GSA Annual Meeting in Seattle, Washington, USA - 2017

Paper No. 84-27
Presentation Time: 9:00 AM-5:30 PM

FIELD AND LABORATORY ANALYSES AND DESCRIPTIONS OF PARTIALLY ARTICULATED HADROSAUR FOOT BONES AND SURROUNDING SEDIMENTARY MATRIX AS EXCAVATED FROM A NEWLY EXPOSED BONE BED: LANCE FORMATION EASTERN WYOMING


LIMING, Scott, Instructional Design, University of Cincinnati Clermont College, Batavia, OH 45103 and HUNT, A.M., Geology Department, University of Cincinnati Clermont College, Batavia, OH 45103, limings@mail.uc.edu

The preservation quality of the fossils Lance Formation, Late Cretaceous (Maastrichtian) of eastern Wyoming varies widely. Fossils include mummified specimens with soft tissue preservation, articulated skeletons, and disarticulated bones or fragments that may be extremely deteriorated.
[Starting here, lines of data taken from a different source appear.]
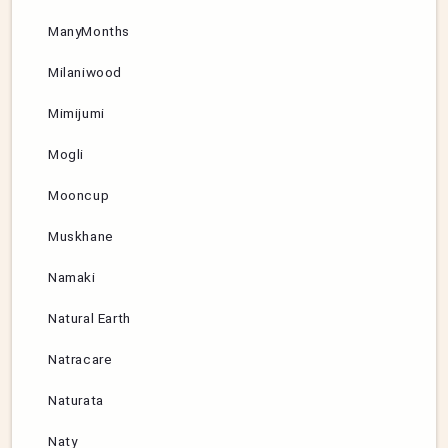
ManyMonths
Milaniwood
Mimijumi
Mogli
Mooncup
Muskhane
Namaki
Natural Earth
Natracare
Naturata
Naty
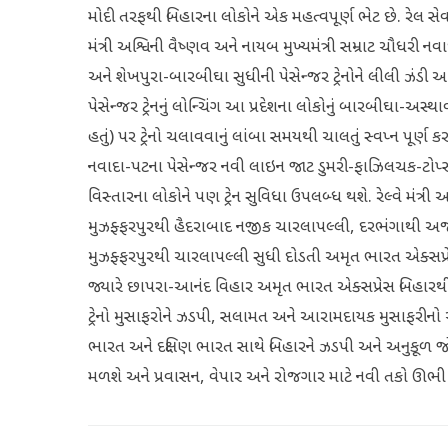
મોદી તરફથી બિહારના લોકોને એક મહત્વપૂર્ણ ભેટ છે. રેલ સેવ
મંત્રી અશ્વિની વૈષ્ણવ અને નાયબ મુખ્યમંત્રી સમ્રાટ ચૌધર
અને શેખપુરા-બારબીઘા સુધીની પેસેન્જર ટ્રેનોને લીલી ઝંડ
પેસેન્જર ટ્રેનનું લોન્ચિંગ આ પ્રદેશના લોકોનું બારબીઘા-અસ
હતું) પર ટ્રેનો ચલાવવાનું લાંબા સમયથી ચાલતું સ્વપ્ન પૂર્
નવાદા-પટના પેસેન્જર નવી લાઇન જાટ ડુમરી-ફાઝિલચક-ટોપ્સ
વિસ્તારના લોકોને પણ ટ્રેન સુવિધા ઉપલબ્ધ થશે. રેલ્વે મંત્રી અ
મુઝફ્ફરપુરથી હૈદરાબાદ નજીક ચારલાપલ્લી, દરભંગાથી અજ
મુઝફ્ફરપુરથી ચારલાપલ્લી સુધી દોડતી અમૃત ભારત એક્સપ્રે
જ્યારે છાપરા-આનંદ વિહાર અમૃત ભારત એક્સપ્રેસ બિહારથી દિ
ટ્રેનો મુસાફરોને ઝડપી, સલામત અને આરામદાયક મુસાફરીનો અન
ભારત અને દક્ષિણ ભારત સાથે બિહારને ઝડપી અને અનુકૂળ જોડાણ
મળશે અને પ્રવાસન, વેપાર અને રોજગાર માટે નવી તકો ઊભી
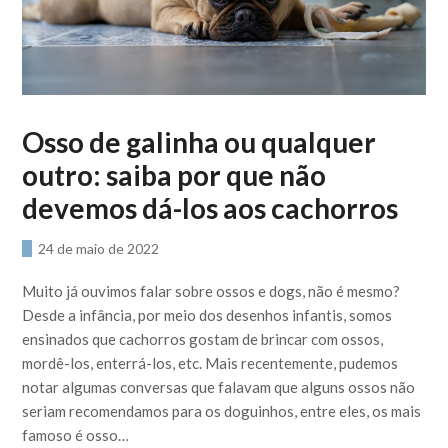
Osso de galinha ou qualquer
outro: saiba por que não
devemos dá-los aos cachorros
24 de maio de 2022
Muito já ouvimos falar sobre ossos e dogs, não é mesmo?
Desde a infância, por meio dos desenhos infantis, somos
ensinados que cachorros gostam de brincar com ossos,
mordê-los, enterrá-los, etc. Mais recentemente, pudemos
notar algumas conversas que falavam que alguns ossos não
seriam recomendamos para os doguinhos, entre eles, os mais
famoso é osso…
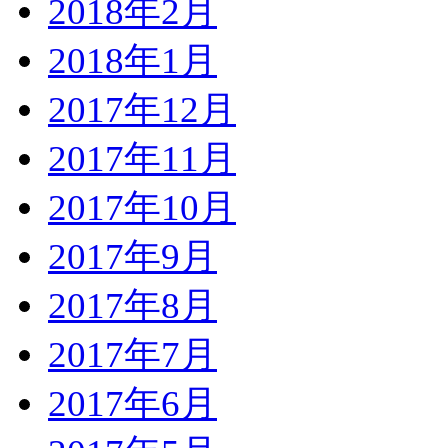
2018年2月
2018年1月
2017年12月
2017年11月
2017年10月
2017年9月
2017年8月
2017年7月
2017年6月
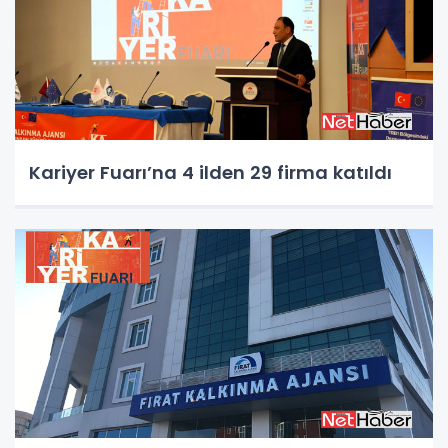
Kariyer Fuarı’na 4 ilden 29 firma katıldı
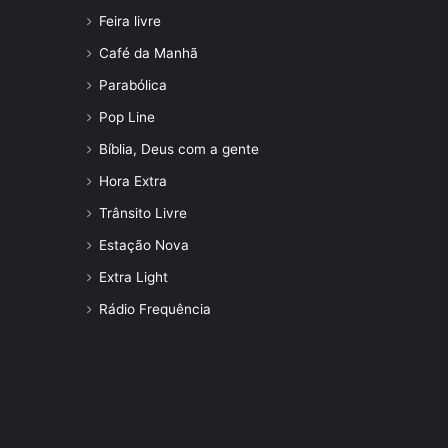
Feira livre
Café da Manhã
Parabólica
Pop Line
Bíblia, Deus com a gente
Hora Extra
Trânsito Livre
Estação Nova
Extra Light
Rádio Frequência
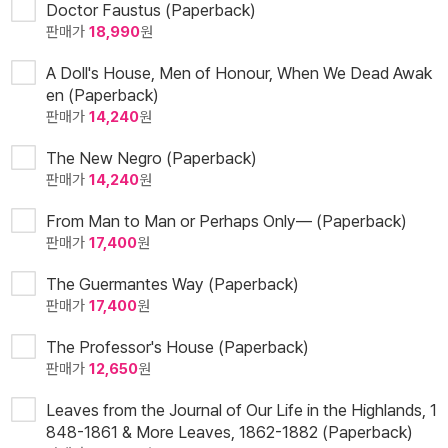
Doctor Faustus (Paperback)
판매가
18,990
원
A Doll's House, Men of Honour, When We Dead Awak
en (Paperback)
판매가
14,240
원
The New Negro (Paperback)
판매가
14,240
원
From Man to Man or Perhaps Only— (Paperback)
판매가
17,400
원
The Guermantes Way (Paperback)
판매가
17,400
원
The Professor's House (Paperback)
판매가
12,650
원
Leaves from the Journal of Our Life in the Highlands, 1
848-1861 & More Leaves, 1862-1882 (Paperback)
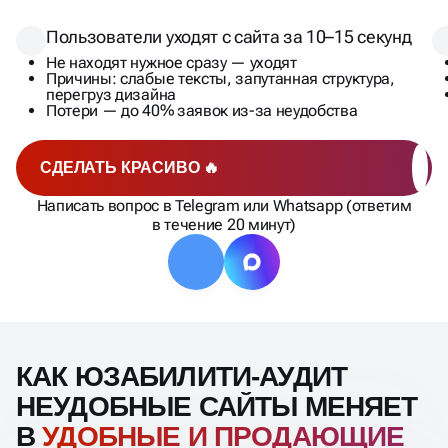
Пользователи уходят с сайта за 10–15 секунд
Не находят нужное сразу — уходят
Причины: слабые тексты, запутанная структура,
перегруз дизайна
Потери — до 40% заявок из-за неудобства
СДЕЛАТЬ КРАСИВО 🔥
Написать вопрос в Telegram или Whatsapp (ответим
в течение 20 минут)
КАК ЮЗАБИЛИТИ-АУДИТ
НЕУДОБНЫЕ САЙТЫ МЕНЯЕТ
В
УДОБНЫЕ И ПРОДАЮЩИЕ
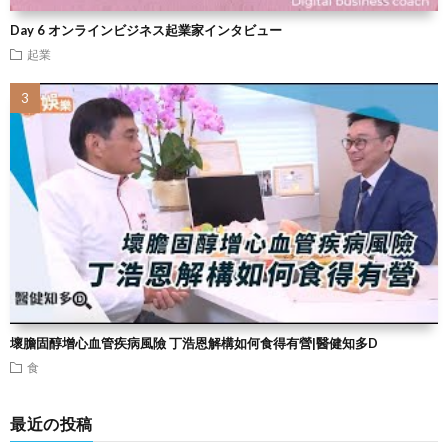
Day 6 オンラインビジネス起業家インタビュー
起業
壞膽固醇增心血管疾病風險 丁浩恩解構如何食得有營|醫健知多D
食
最近の投稿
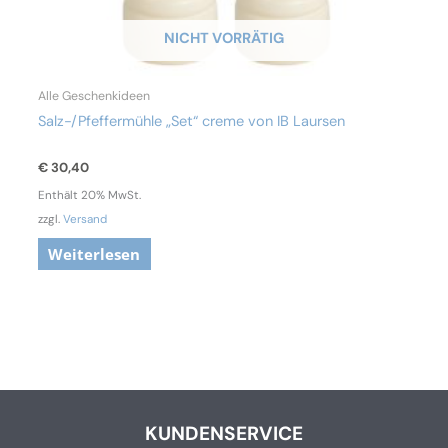
NICHT VORRÄTIG
Alle Geschenkideen
Salz-/Pfeffermühle „Set“ creme von IB Laursen
€
30,40
Enthält 20% MwSt.
zzgl.
Versand
Weiterlesen
KUNDENSERVICE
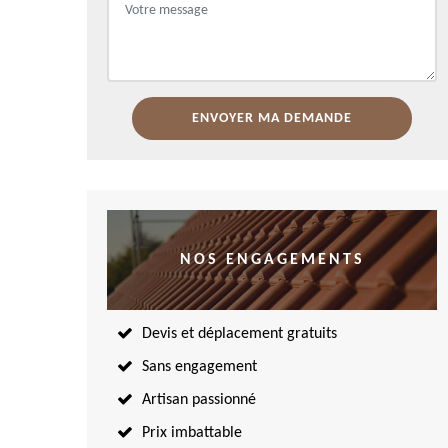
NOS ENGAGEMENTS
Devis et déplacement gratuits
Sans engagement
Artisan passionné
Prix imbattable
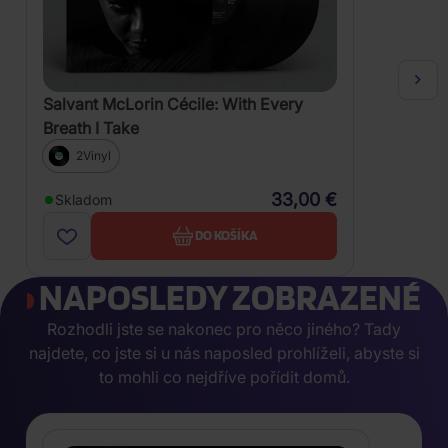
Salvant McLorin Cécile: With Every
Breath I Take
2Vinyl
33,00 €
Skladom
DO KOŠÍKA
NAPOSLEDY ZOBRAZENÉ
Rozhodli jste se nakonec pro něco jiného? Tady
najdete, co jste si u nás naposled prohlíželi, abyste si
to mohli co nejdříve pořídit domů.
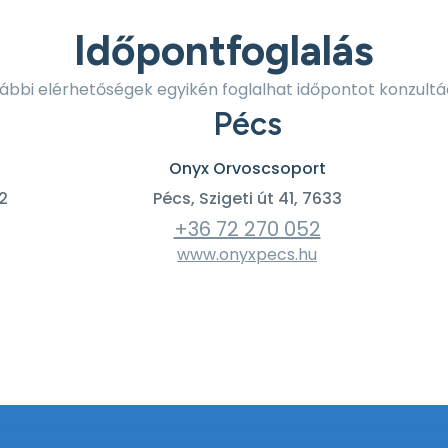
Időpontfoglalás
lábbi elérhetőségek egyikén foglalhat időpontot konzultá
Pécs
Onyx Orvoscsoport
2
Pécs, Szigeti út 41, 7633
+36 72 270 052
www.onyxpecs.hu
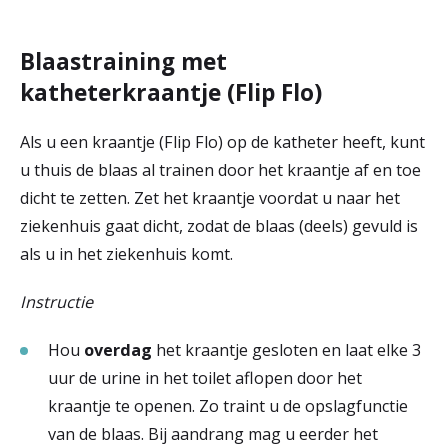
Blaastraining met
katheterkraantje (Flip Flo)
Als u een kraantje (Flip Flo) op de katheter heeft, kunt
u thuis de blaas al trainen door het kraantje af en toe
dicht te zetten. Zet het kraantje voordat u naar het
ziekenhuis gaat dicht, zodat de blaas (deels) gevuld is
als u in het ziekenhuis komt.
Instructie
Hou
overdag
het kraantje gesloten en laat elke 3
uur de urine in het toilet aflopen door het
kraantje te openen. Zo traint u de opslagfunctie
van de blaas. Bij aandrang mag u eerder het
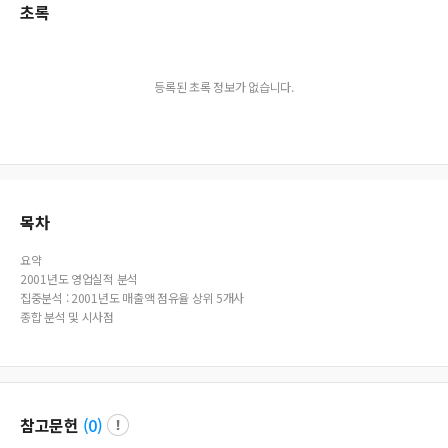
초록
등록된 초록 정보가 없습니다.
목차
요약
2001년도 영업실적 분석
집중분석 : 2001년도 매출액 점유율 상위 5개사
종합 분석 및 시사점
참고문헌
(
0
)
Few careful attempts have made to explain the conditions that prevailed during the life of the animal, its death, its subsequent burial/depositional environment, or the post depositional and post-lithification environment that resulted in any diagenetic alteration. This newly exposed bone bed afforded the opportunity to analyze geochemical components of bone and adjacent sedimentary materials in-situ with a Niton XRF 3T GOLDD+ field portable analyzer as the excavation proceeded slowly. Materials were examined visually as they were removed and collected. All materials were analyzed in the laboratory for compositional, macroscopic and microscopic details. The area of detailed study was limited to three square feet laterally and twenty inches in depth. Within this area the fluvial channel sequence of depositional facies changed from low energy, deeper quiet water containing abundant plant and microfossil materials in a thin fissile shale, upward to a higher energy silty facies, upward to a thicker medium grained quartz sandstone facies at the top. The in-situ position of the foot bones, the removal of underlying sediments, the water flow and deposition in the upper portion of the channel fill are all indicative of changing conditions in the local environment. Detailed examination of these localized facies change sequences enables a better explanation of environmental conditions as they changed over the relatively brief time required for the living animal to die and become buried. Ultimately, to become fossilized and rest in the lithified strata for some 67 million years. This area was a geochemically hospitable environment for bone preservation once the foot was torn apart, transported and deposited here. It maintained that favorable environment until excavated. No soft animal tissues were found here although fragile plant materials were found in the facies upon which the bones were deposited.